Numerical Analysis of Single Phase Multi Layered Micro-Channel Heat Sink With Inter-Connects Between Vertical Channels

Micro-channels embedded in solid matrix have already proven to be a very efficient way of electronics cooling. Traditional micro-channel heat sinks consist of single layer of parallel channels. Although micro-channel heat sink can achieve very high heat flux, its pumping requirement for circulating liquid through the channel increases very sharply as the flow velocity increases. The pumping requirement can be reduced by stacking multi layers of micro-channels. By introducing multi layers of channels, the flow velocity through each channel is reduced for the same total mass flow rate of the coolant.
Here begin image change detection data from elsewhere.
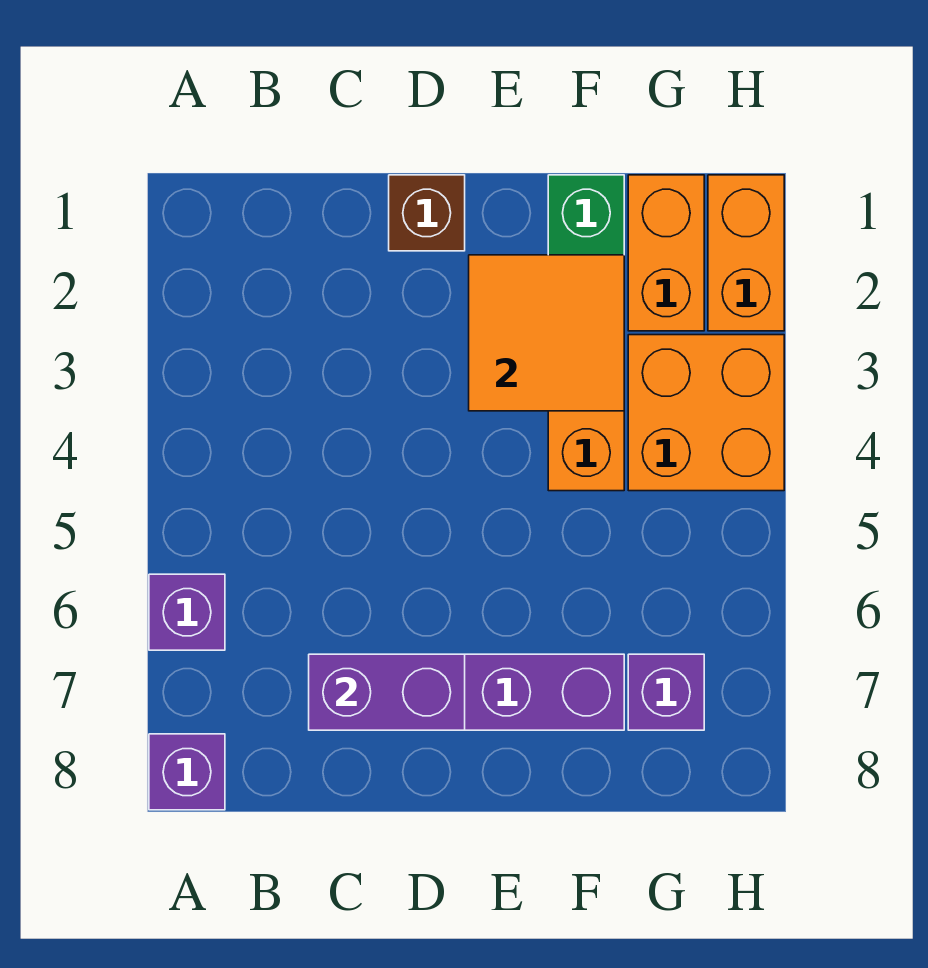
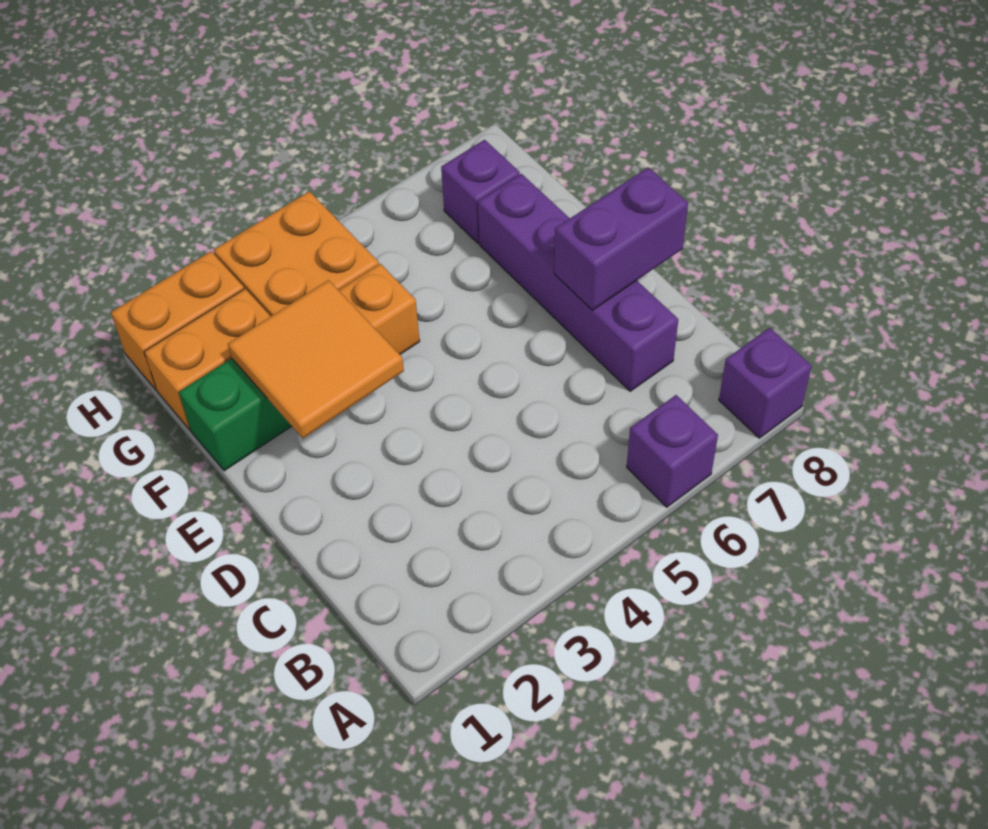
purple brick C7:D7 level 2 -> purple brick D7:D8 level 2
brown brick D1 level 1 -> none

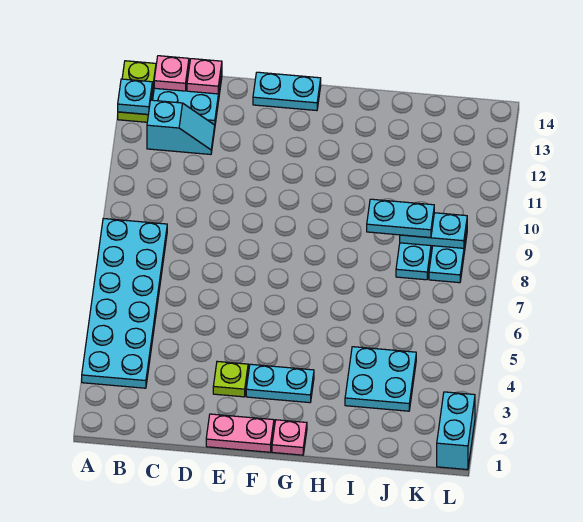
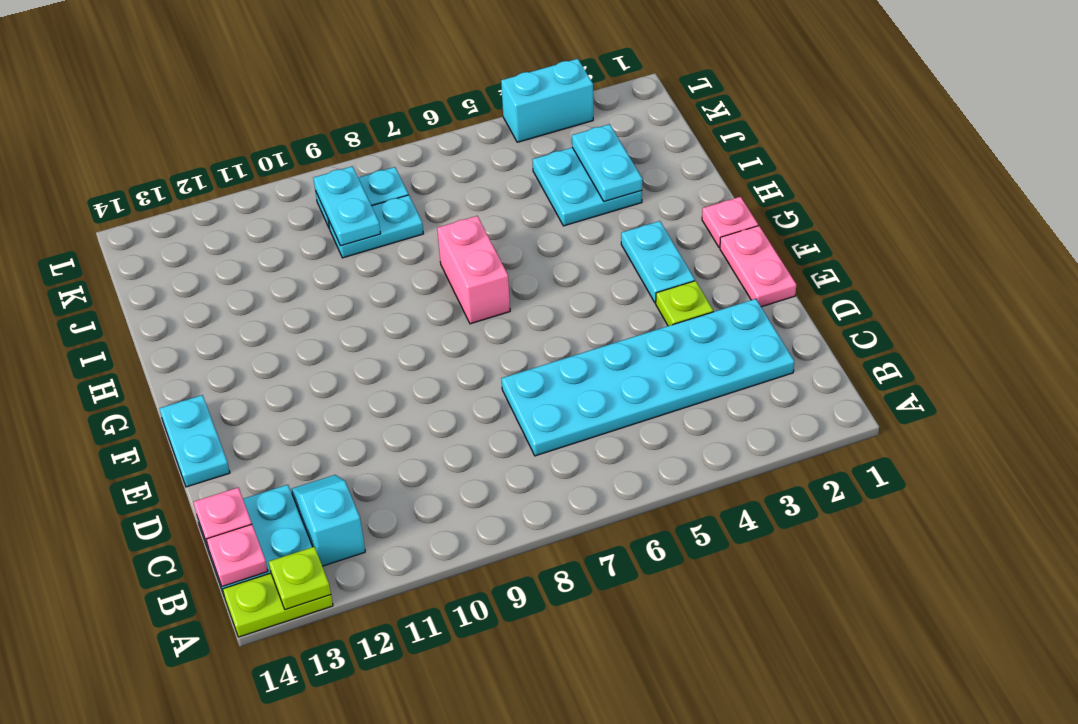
cyan plate A3:B8 level 1 -> cyan plate C2:D7 level 1
cyan plate A13 level 2 -> lime plate A13 level 2
none -> pink brick G7:H7 level 1
cyan plate I9:J9 level 3 -> cyan plate I3:J3 level 2
cyan brick L1:L2 level 1 -> cyan brick L3:L4 level 1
A novel approach to take advantage of multi layered channel is proposed in this study where the vertical channels are interconnected to allow cross flow of the coolant. The cross-flow between the channels disrupts boundary layer enhancing heat removal capacity of the heat sink. A CFD model has been developed using commercially available software package FLUENT to evaluate overall thermal performance of multi layered micro-channel heat sink. A parametric study of the flow rates and the effect of the number of layers and interconnections have been performed. Significant reduction in thermal resistance has been observed for multiple layers, it is also observed that this reduction in thermal resistance is dependent on the thermal conductivity of the heat sink material.